In my Spark job (spark 2.4.1) , I am reading CSV files on S3.These files contain Japanese characters.Also they can have ^M character (u000D) so I need to parse them as multiline.
First I used following code to read CSV files:
implicit class DataFrameReadImplicits (dataFrameReader: DataFrameReader) {
def readTeradataCSV(schema: StructType, s3Path: String) : DataFrame = {
dataFrameReader.option("delimiter", "\u0001")
.option("header", "false")
.option("inferSchema", "false")
.option("multiLine","true")
.option("encoding", "UTF-8")
.option("charset", "UTF-8")
.schema(schema)
.csv(s3Path)
}
}
But when I read DF using this method all the Japanese characters are garbled.
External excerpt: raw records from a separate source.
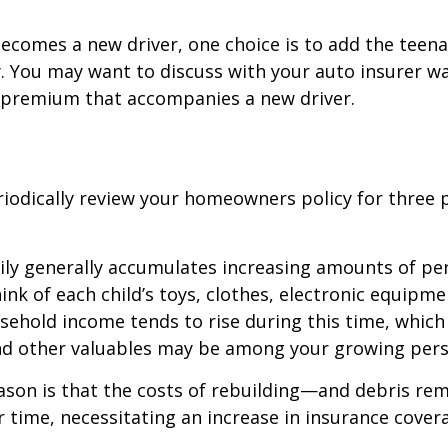
ecomes a new driver, one choice is to add the teena
y. You may want to discuss with your auto insurer w
l premium that accompanies a new driver.
iodically review your homeowners policy for three 
ily generally accumulates increasing amounts of pe
ink of each child’s toys, clothes, electronic equipmen
ehold income tends to rise during this time, whic
and other valuables may be among your growing pers
ason is that the costs of rebuilding—and debris r
r time, necessitating an increase in insurance cover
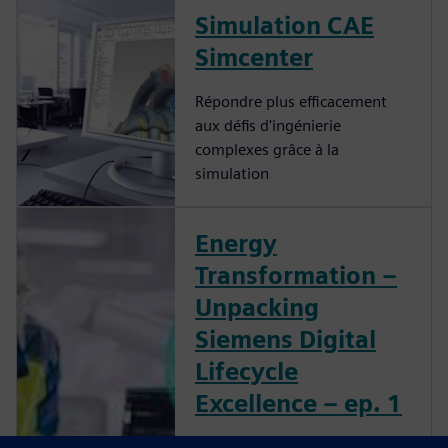
Simulation CAE
Simcenter
Répondre plus efficacement
aux défis d'ingénierie
complexes grâce à la
simulation
Energy
Transformation –
Unpacking
Siemens Digital
Lifecycle
Excellence – ep. 1
What You’ll Learn in this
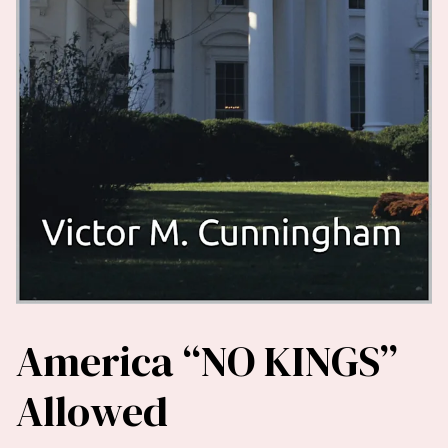
America “NO KINGS”
Allowed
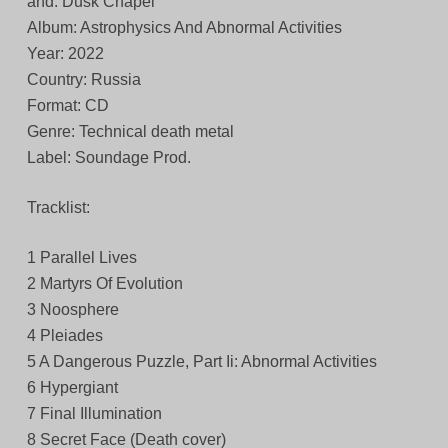
and: Dusk Chapel
Album: Astrophysics And Abnormal Activities
Year: 2022
Country: Russia
Format: CD
Genre: Technical death metal
Label: Soundage Prod.
Tracklist:
1 Parallel Lives
2 Martyrs Of Evolution
3 Noosphere
4 Pleiades
5 A Dangerous Puzzle, Part Ii: Abnormal Activities
6 Hypergiant
7 Final Illumination
8 Secret Face (Death cover)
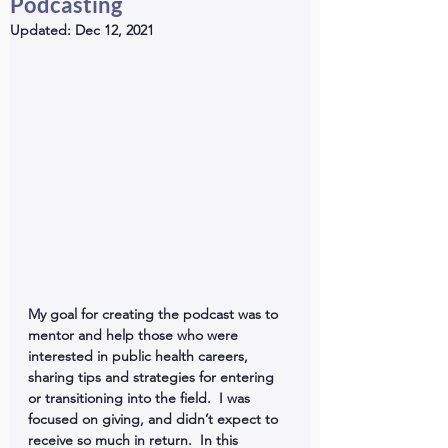
Podcasting
Updated:
Dec 12, 2021
My goal for creating the podcast was to 
mentor and help those who were 
interested in public health careers, 
sharing tips and strategies for entering 
or transitioning into the field.  I was 
focused on giving, and didn’t expect to 
receive so much in return.  In this 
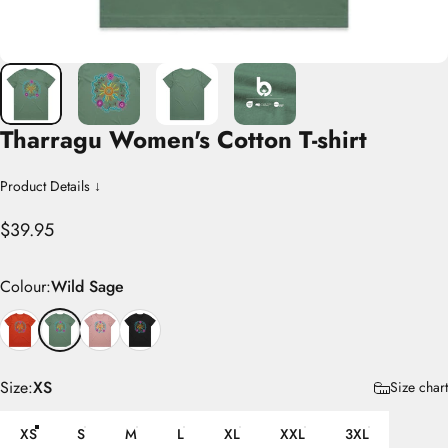
Tharragu
Women's
Cotton
T-shirt
Product Details ↓
$39.95
Colour
Colour:
Wild Sage
Size
Size:
XS
Size chart
XS
S
M
L
XL
XXL
3XL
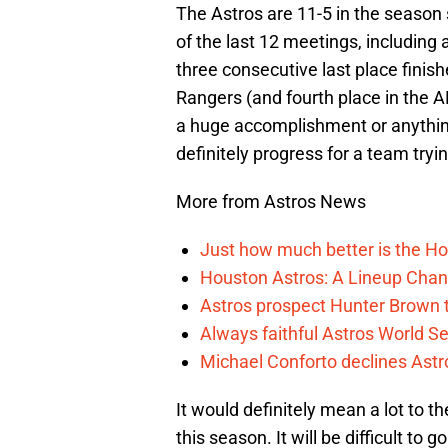
The Astros are 11-5 in the season
of the last 12 meetings, including 
three consecutive last place finis
Rangers (and fourth place in the A
a huge accomplishment or anything 
definitely progress for a team tryin
More from Astros News
Just how much better is the Hou
Houston Astros: A Lineup Chan
Astros prospect Hunter Brown t
Always faithful Astros World S
Michael Conforto declines Astros
It would definitely mean a lot to th
this season. It will be difficult to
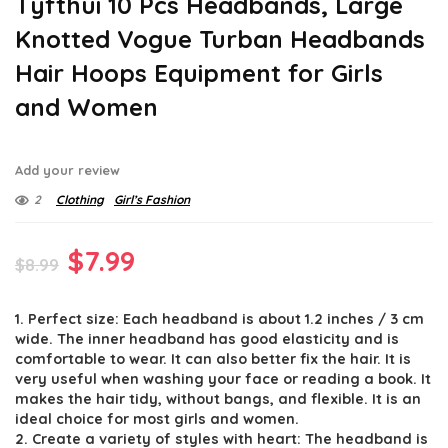
Tyfthui 10 Pcs Headbands, Large
Knotted Vogue Turban Headbands
Hair Hoops Equipment for Girls
and Women
Add your review
2
Clothing
Girl’s Fashion
Original
Current
$
7.99
$
8.99
price
price
1. Perfect size: Each headband is about 1.2 inches / 3 cm
was:
is:
wide. The inner headband has good elasticity and is
$8.99.
$7.99.
comfortable to wear. It can also better fix the hair. It is
very useful when washing your face or reading a book. It
makes the hair tidy, without bangs, and flexible. It is an
ideal choice for most girls and women.
2. Create a variety of styles with heart: The headband is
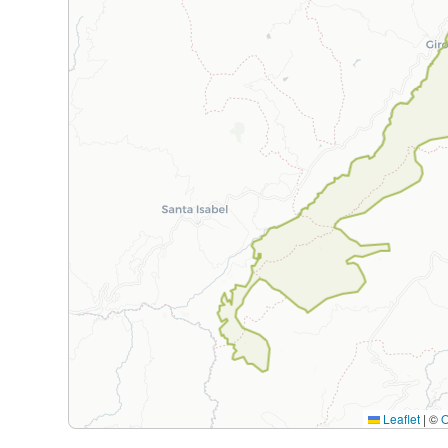
Leaflet
|
©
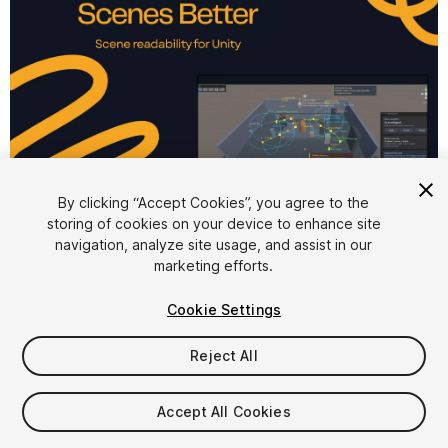
1
/
6
By clicking “Accept Cookies”, you agree to the
storing of cookies on your device to enhance site
navigation, analyze site usage, and assist in our
marketing efforts.
Cookie Settings
Reject All
$19.99
Accept All Cookies
Seat
1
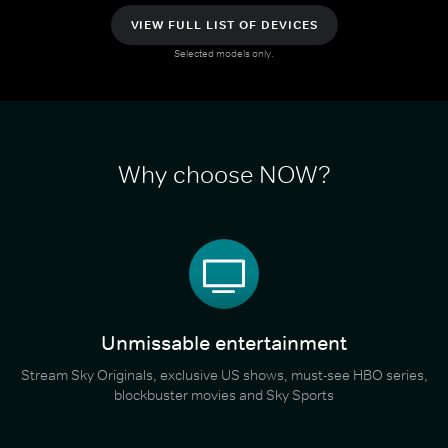
VIEW FULL LIST OF DEVICES
Selected models only.
Why choose NOW?
Unmissable entertainment
Stream Sky Originals, exclusive US shows, must-see HBO series,
blockbuster movies and Sky Sports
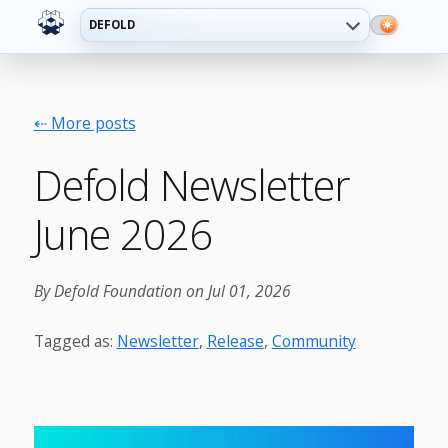
DEFOLD
⇠ More posts
Defold Newsletter
June 2026
By Defold Foundation on Jul 01, 2026
Tagged as:
Newsletter
,
Release
,
Community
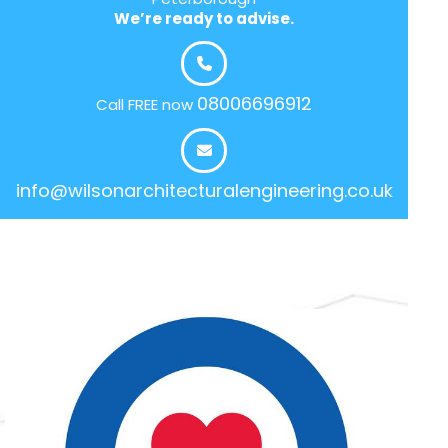
We’re ready to advise.
08006696912
Call FREE now
info@wilsonarchitecturalengineering.co.uk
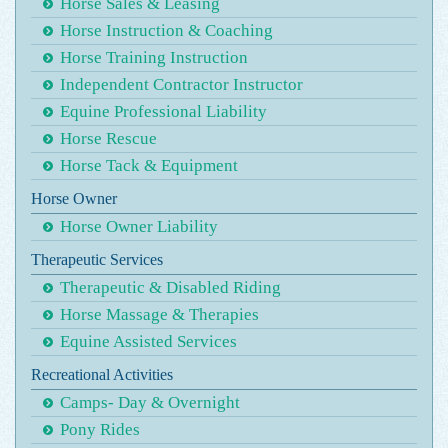
Horse Sales & Leasing
Horse Instruction & Coaching
Horse Training Instruction
Independent Contractor Instructor
Equine Professional Liability
Horse Rescue
Horse Tack & Equipment
Horse Owner
Horse Owner Liability
Therapeutic Services
Therapeutic & Disabled Riding
Horse Massage & Therapies
Equine Assisted Services
Recreational Activities
Camps- Day & Overnight
Pony Rides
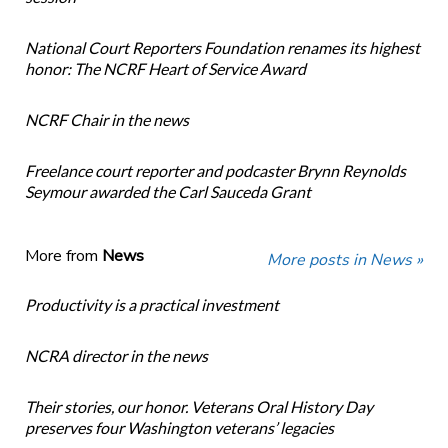
National Court Reporters Foundation renames its highest
honor: The NCRF Heart of Service Award
NCRF Chair in the news
Freelance court reporter and podcaster Brynn Reynolds
Seymour awarded the Carl Sauceda Grant
More from
News
More posts in News »
Productivity is a practical investment
NCRA director in the news
Their stories, our honor. Veterans Oral History Day
preserves four Washington veterans’ legacies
After doing some tests I found out that If I read the same S3 file using "spark.sparkContext.textFile(path)" Japanese characters encoded properly.
So I tried this way :
implicit class SparkSessionImplicits (spark : SparkSession) {
def readTeradataCSV(schema: StructType, s3Path: String) = {
import spark.sqlContext.implicits._
spark.read.option("delimiter", "\u0001")
.option("header", "false")
.option("inferSchema", "false")
.option("multiLine","true")
.schema(schema)
.csv(spark.sparkContext.textFile(s3Path).map(str => str.replaceAll("\u000D"," ")).toDS())
}
}
Now the encoding issue is fixed.However multilines doesn't work properly and lines are broken near ^M character , even though I tried to replace ^M using str.replaceAll("\u000D"," ")
Any tips on how to read Japanese characters using first method, or handle multi-lines using the second method ?
UPDATE: This encoding issue happens when the app runs on the Spark cluster.When I ran the app locally, reading the same S3 file, encoding works just fine.